As Robert Hardaway, a professor at the University of Denver, pointed out last September, the subprime lending crisis “can be directly traced back to the [1983] BLS decision to exclude the price of housing from the CPI… With the illusion of low inflation inducing lenders to offer 6 percent loans, not only has speculation run rampant on the expectations of ever-rising home prices, but home buyers by the millions have been tricked into buying homes even though they only qualified for the teaser rates.”
The only way that the US government can continue on its reckless path is if other entities are willing to loan it money by buying its securities. While it can use the social security trust fund to do so (because it controls it), it needs other nations and their sovereign funds to also buy them. In this, the US currently benefits from the dollar still being the world’s reserve currency. If other countries start to hold back from buying US treasury bonds, the government might have to lure them with higher interest rates. That would make budget deficits even worse and rapidly create problems with the ability to repay.

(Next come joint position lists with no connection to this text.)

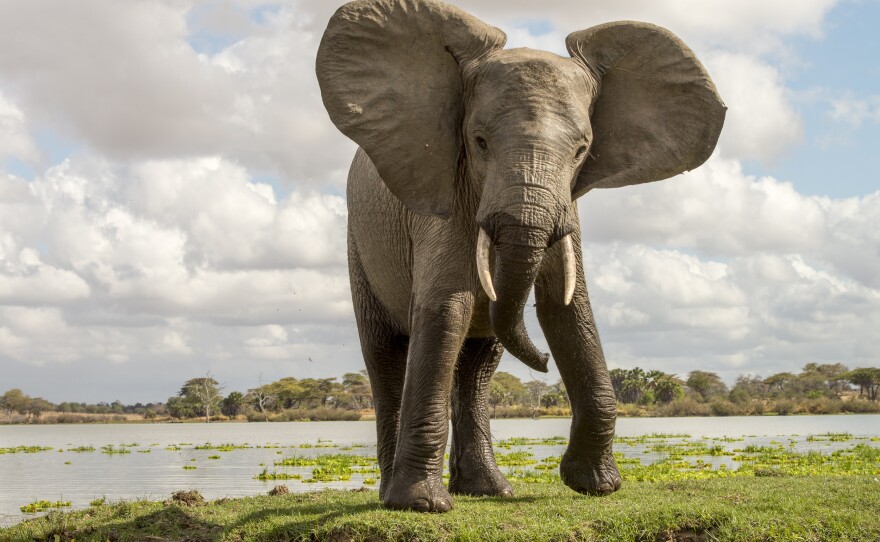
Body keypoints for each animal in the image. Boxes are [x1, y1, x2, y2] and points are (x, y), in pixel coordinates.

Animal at [314, 0, 720, 516]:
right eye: (479, 141)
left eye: (582, 150)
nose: (542, 362)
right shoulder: (444, 202)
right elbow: (446, 309)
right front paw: (422, 505)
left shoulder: (568, 208)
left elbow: (568, 309)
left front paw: (596, 485)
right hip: (357, 243)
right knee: (385, 352)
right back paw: (395, 495)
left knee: (478, 363)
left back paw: (489, 490)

So where are we headed? Paul Craig Roberts, a former editor of the Wall Street Journal and an assistant secretary of the U.S. Treasury during the Reagan administration, says that the outlook is gloomy.
With the US bankrupting itself in wars, America’s largest creditor, China, has taken issue with America’s credit rating. The head of China’s largest credit rating agency declared: “The US is insolvent and faces bankruptcy as a pure debtor nation.”

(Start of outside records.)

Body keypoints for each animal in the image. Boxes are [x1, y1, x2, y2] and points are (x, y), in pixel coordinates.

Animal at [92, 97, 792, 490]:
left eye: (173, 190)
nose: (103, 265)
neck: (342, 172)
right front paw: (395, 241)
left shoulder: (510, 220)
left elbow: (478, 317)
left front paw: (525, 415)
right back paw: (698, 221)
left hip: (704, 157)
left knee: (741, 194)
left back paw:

On July 12, Niall Ferguson, an historian of empire, warned that the American empire could collapse suddenly from weakness brought on by its massive debts and that such a collapse could be closer than we think.
The sense of foreboding is widespread, spanning the ideological spectrum. David Stockman, budget director during the time that Ronald Reagan was indulging his supply-side fantasies, thinks the day of reckoning is nigh and that the present Republican leadership is captive to “the delusion that the economy will outgrow the deficit if plied with enough tax cuts… It is not surprising, then, that during the last bubble (from 2002 to 2006) the top 1 percent of Americans — paid mainly from the Wall Street casino — received two-thirds of the gain in national income, while the bottom 90 percent — mainly dependent on Main Street’s shrinking economy — got only 12 percent.”
Paul Krugman also sees disaster looming, saying, “I’m starting to have a sick feeling about prospects for American workers — but not, or not entirely, for the reasons you might think. Yes, growth is slowing, and the odds are that unemployment will rise, not fall, in the months ahead. That’s bad. But what’s worse is the growing evidence that our governing elite just doesn’t care — that a once-unthinkable level of economic distress is in the process of becoming the new normal.” (my italics)
With the oligarchy having its hands in the national till and looting it for their own benefit, I think collapse is inevitable. You can postpone the say of reckoning by cooking the books, but reality will eventually catch up with you. It is for all these reasons that I think the US is in serious trouble unless it changes course.